[[ SELECTED EXTRACT open ]]

Introduction
In September of last year, I created a topic going over my findings on what is causing the significant lag in Arcane Odyssey. It was a quickly written post with not a lot of in-depth analysis. Today, I decided to dump Arcane Odyssey once more and try to come to a closer conclusion on what was really causing the lag in Arcane Odyssey–now that we have Occlusion Culling and other miscellaneous optimizations to the Roblox Engine. Fortunately, and unexpected to me, I have been able to come up with a general explanation for why the game suffers these problems.
As always, note before going ahead: all of the information I have collected here come from a single MicroProfiler dump and should not be used as a complete source of evidence for any problems with Arcane Odyssey’s performance. It is important to test on multiple times and on multiple devices.
Moving along,
Findings
I launched Arcane Odyssey and took a MicroProfiler dump within a minute of joining. An upload of the dump is attached here: microprofile-20250115-185052.html - Google Drive
MicroProfiler dumps can be complex, so let me break this down:
Here I am zoomed in on the frame with the highest render wall time, and straight away, we can see many different threads (some happening parallel). We especially see that the one on the bottom seems extremely long and consists of two parts: prepare and perform. Ideally, we would want our prepare time to be as small as possible, but why is that? That is because the prepare thread yields EVERYTHING from continuing until it is over, which is not ideal to have high if we want good FPS. Many Roblox games do not face this prepare time issue, but Arcane Odyssey does. Here is an annotated version of the screenshot for better understanding (zoom in if you cannot read it well), along with the MicroProfiler CPU FlameGraph and Memory allocations by size FlameGraph:
Annotated Capture
CPU FlameGraph
Memory FlameGraph (by allocation size)

[[ SELECTED EXTRACT closed ]]
[[ RECORDED INFORMATION open ]]

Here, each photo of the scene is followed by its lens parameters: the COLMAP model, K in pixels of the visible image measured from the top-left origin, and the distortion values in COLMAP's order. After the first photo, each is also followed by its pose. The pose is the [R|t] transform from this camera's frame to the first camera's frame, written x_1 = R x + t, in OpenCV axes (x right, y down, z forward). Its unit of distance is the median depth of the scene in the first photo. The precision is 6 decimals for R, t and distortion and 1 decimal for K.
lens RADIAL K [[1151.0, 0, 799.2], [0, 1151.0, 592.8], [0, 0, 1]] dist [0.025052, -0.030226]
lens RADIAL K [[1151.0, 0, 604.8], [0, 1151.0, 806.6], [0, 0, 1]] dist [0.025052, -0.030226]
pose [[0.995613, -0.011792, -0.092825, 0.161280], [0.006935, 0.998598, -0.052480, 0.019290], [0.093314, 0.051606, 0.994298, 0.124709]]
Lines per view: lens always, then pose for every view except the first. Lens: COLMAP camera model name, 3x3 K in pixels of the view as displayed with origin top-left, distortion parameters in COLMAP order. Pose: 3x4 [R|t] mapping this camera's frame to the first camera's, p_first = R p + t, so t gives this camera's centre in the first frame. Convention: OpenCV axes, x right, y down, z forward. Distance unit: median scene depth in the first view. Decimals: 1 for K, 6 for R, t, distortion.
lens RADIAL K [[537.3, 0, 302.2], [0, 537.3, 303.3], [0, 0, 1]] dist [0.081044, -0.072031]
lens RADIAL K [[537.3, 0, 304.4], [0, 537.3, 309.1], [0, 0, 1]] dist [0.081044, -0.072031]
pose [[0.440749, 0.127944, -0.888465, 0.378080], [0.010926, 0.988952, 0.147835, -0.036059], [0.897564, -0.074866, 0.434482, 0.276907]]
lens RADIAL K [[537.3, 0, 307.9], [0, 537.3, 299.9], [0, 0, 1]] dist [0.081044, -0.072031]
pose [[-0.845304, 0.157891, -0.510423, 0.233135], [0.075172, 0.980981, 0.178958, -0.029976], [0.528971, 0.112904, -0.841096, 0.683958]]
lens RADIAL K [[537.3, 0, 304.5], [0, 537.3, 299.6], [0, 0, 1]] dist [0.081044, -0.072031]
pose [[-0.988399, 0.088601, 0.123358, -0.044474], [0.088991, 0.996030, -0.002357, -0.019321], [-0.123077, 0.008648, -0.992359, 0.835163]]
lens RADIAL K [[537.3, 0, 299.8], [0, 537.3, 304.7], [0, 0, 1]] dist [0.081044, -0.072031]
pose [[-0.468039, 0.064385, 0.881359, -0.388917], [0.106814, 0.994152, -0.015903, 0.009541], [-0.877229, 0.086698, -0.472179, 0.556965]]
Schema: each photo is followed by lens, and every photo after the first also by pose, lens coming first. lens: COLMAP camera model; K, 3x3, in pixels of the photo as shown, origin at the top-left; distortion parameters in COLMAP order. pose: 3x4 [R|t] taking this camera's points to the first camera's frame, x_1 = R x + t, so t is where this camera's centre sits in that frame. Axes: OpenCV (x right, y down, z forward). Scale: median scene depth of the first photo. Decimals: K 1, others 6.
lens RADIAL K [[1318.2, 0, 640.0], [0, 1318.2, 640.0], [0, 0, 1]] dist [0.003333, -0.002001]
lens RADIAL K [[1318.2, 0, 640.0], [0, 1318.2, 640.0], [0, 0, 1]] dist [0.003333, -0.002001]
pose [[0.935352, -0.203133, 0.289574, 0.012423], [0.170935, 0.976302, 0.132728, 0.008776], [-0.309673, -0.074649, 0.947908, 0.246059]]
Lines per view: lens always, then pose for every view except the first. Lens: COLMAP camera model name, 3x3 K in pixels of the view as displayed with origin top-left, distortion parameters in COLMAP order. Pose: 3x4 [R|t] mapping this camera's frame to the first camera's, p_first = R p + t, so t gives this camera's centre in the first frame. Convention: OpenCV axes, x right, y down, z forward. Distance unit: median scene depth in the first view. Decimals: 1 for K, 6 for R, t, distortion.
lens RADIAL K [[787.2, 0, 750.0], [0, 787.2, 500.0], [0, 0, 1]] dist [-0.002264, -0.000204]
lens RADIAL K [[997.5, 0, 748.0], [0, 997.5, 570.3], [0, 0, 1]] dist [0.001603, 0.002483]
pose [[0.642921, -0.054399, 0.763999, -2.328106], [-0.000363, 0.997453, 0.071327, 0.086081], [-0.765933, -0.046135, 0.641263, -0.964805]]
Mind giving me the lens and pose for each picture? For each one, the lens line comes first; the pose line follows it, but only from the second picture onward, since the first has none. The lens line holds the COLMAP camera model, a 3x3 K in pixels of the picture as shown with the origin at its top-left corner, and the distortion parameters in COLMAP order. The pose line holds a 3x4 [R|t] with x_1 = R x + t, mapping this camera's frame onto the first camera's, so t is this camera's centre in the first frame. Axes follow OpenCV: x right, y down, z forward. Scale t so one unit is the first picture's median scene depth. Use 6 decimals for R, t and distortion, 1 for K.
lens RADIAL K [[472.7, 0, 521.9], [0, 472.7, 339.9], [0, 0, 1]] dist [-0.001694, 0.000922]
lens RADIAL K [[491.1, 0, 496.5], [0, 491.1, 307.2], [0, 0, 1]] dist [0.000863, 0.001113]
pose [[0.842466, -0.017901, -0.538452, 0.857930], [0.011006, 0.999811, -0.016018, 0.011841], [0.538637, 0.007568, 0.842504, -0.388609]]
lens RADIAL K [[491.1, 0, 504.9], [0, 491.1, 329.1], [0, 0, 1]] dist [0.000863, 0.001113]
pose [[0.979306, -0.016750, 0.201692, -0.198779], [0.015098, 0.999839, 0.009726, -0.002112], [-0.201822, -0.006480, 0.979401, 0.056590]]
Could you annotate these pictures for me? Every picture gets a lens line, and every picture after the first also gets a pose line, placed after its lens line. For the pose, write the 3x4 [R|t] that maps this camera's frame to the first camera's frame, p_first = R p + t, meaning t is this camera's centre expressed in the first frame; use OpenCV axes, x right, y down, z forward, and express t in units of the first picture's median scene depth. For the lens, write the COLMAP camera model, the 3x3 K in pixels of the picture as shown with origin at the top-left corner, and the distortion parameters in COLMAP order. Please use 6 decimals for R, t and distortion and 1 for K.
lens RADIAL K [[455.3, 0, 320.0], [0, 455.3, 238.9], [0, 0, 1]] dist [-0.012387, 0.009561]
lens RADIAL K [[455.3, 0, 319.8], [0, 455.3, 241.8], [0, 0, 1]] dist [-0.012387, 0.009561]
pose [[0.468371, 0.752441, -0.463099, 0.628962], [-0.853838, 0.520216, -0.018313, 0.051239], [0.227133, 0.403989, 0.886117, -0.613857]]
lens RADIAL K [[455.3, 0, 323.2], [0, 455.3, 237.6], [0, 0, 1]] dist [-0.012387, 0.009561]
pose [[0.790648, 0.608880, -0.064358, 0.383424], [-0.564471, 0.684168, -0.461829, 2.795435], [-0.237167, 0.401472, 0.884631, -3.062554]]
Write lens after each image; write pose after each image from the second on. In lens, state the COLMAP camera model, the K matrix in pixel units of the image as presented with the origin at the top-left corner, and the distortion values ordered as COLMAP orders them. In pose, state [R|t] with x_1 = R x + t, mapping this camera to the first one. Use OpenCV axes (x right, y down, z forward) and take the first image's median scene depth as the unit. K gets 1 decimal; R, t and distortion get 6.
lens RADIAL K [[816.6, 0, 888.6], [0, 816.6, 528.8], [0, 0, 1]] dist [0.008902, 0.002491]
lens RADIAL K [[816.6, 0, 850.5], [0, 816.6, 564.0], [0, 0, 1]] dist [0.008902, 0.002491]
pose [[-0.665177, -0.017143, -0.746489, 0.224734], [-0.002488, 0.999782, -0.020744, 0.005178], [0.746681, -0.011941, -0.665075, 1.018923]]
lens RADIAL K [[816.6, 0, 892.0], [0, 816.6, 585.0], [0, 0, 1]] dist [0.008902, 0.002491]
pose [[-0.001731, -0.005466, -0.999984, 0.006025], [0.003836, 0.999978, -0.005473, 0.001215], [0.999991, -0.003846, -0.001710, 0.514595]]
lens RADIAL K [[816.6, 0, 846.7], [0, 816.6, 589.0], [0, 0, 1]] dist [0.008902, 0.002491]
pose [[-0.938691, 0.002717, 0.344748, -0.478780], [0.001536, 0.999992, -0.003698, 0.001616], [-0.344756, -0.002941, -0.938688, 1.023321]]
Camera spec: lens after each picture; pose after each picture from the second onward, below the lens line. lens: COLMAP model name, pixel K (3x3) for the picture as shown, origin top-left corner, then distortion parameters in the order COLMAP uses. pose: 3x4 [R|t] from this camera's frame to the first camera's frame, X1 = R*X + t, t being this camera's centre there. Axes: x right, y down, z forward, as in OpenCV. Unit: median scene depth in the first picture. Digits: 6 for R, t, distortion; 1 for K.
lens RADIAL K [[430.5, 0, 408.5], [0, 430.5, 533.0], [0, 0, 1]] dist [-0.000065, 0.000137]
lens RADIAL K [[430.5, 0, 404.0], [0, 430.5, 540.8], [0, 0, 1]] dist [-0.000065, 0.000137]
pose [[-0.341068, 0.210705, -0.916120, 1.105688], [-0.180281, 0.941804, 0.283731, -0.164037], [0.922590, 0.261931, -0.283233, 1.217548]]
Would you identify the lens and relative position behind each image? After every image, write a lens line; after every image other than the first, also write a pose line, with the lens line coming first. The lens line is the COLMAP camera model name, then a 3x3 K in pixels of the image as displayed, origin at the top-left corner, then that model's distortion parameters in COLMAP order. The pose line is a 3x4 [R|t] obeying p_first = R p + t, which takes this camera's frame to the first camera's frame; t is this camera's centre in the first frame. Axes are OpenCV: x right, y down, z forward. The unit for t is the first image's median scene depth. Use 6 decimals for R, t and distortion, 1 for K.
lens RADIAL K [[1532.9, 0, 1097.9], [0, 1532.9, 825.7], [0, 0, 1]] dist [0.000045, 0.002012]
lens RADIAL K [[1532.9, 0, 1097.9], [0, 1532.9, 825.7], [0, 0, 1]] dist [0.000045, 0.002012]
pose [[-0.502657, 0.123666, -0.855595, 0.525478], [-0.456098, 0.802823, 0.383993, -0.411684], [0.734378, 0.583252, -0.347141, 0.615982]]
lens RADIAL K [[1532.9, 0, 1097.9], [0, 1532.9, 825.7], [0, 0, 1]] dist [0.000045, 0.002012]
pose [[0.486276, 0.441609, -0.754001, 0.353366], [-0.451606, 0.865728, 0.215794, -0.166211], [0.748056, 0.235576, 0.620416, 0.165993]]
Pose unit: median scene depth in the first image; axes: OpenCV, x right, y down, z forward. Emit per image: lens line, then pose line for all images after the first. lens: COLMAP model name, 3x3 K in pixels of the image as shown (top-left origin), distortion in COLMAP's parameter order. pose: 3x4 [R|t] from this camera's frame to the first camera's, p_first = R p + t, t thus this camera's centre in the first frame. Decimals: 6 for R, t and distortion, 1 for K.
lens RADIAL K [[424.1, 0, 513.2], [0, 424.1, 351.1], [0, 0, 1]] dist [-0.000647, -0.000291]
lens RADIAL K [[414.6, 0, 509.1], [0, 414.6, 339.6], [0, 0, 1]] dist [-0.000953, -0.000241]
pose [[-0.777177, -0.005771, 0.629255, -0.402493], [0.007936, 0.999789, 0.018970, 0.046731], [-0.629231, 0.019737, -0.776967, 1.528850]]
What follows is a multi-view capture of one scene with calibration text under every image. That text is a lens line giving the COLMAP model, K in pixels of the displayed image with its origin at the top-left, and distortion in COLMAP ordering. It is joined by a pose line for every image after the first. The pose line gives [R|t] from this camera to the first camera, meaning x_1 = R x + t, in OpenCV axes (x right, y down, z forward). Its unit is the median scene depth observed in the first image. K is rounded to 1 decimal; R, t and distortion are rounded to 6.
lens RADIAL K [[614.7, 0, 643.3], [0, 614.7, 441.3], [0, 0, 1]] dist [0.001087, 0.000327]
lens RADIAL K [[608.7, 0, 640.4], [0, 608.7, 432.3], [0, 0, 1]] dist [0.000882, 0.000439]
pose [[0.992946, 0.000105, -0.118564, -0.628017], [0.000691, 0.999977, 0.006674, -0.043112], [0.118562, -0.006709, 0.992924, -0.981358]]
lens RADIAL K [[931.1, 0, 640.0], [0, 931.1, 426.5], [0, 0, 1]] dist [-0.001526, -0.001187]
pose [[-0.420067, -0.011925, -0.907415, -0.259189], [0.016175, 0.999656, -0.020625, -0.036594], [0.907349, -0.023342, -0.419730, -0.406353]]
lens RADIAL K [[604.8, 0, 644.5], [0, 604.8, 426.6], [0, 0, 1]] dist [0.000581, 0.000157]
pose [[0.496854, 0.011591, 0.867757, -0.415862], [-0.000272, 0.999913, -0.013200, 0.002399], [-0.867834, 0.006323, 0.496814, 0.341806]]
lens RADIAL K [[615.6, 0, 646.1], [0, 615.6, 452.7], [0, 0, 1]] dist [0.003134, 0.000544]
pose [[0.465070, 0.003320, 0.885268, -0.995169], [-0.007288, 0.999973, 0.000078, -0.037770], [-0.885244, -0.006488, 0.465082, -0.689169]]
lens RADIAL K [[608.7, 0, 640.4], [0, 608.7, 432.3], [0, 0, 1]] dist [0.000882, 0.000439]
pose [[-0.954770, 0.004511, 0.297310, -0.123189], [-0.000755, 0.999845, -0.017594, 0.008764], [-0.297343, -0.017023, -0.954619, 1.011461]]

[[ RECORDED INFORMATION closed ]]

QUESTIONS TO ANSWER
• 1. Summarize the post on Arcane Odyssey's lag in two sentences.
• 2. Edit the post on Arcane Odyssey's lag by reproducing the passage that starts at "Introduction" and ends after "suffers these problems.", putting "stuttering" in place of "lag".
• 3. Continue the post on Arcane Odyssey's lag from the point where it stops.
The entries were drawn from a separate source.

YOUR WRITTEN ANSWERS
• 1. Revisiting the causes of lag in Arcane Odyssey, the author took a MicroProfiler dump within a minute of joining the game, cautioning that a single dump should not be treated as complete evidence. On the frame with the highest render wall time, the prepare portion of the bottom thread is extremely long, which hurts FPS because prepare holds everything else back until it is over.

• 2.
Introduction
In September of last year, I created a topic going over my findings on what is causing the significant stuttering in Arcane Odyssey. It was a quickly written post with not a lot of in-depth analysis. Today, I decided to dump Arcane Odyssey once more and try to come to a closer conclusion on what was really causing the stuttering in Arcane Odyssey–now that we have Occlusion Culling and other miscellaneous optimizations to the Roblox Engine. Fortunately, and unexpected to me, I have been able to come up with a general explanation for why the game suffers these problems.

• 3.
Now what can we do to reduce the amount of time it takes to prepare the rendering process, well …
Solutions
1. Reduce usage of unnecessary humanoids, and remove the humanoid instance from non-humanoid objects/entities.
When taking a look at the Capture and CPU FlameGraph, much of prepare is taken up by a tag called updateInvalidatedFastClusters. According to the Roblox MicroProfiler Tag reference, this is for preparing FastClusters which are usually used to render Humanoids.
If Arcane Odyssey can reduce the amount of Humanoids, especially under non-humanoid objects, we might be able to significantly improve the speed of Perform.
2. Reduce mesh and material variation.
Another major tag is the updateInstancedClusters. Again, according to the tag reference, this prepares static geometry that use instanced rendering–like parts or meshes. We can reduce the amount of instanced clusters by checking if same meshes share the same ID – then grouping them if not – , getting rid of unneeded/redundant materials and meshes, and grouping together certain sets of materials/meshes if possible.
My take
I believe a lot of this will be solved (at the least updateInvalidatedFastClusters could be reduced a bit) when occluded characters begin to be culled, along with other types:
We have to wait and see until it is added to occlusion culling, but ultimately, a lot of this is up to Vetex to fix. I am not a developer for the game, so many things I cannot speak on how to tackle.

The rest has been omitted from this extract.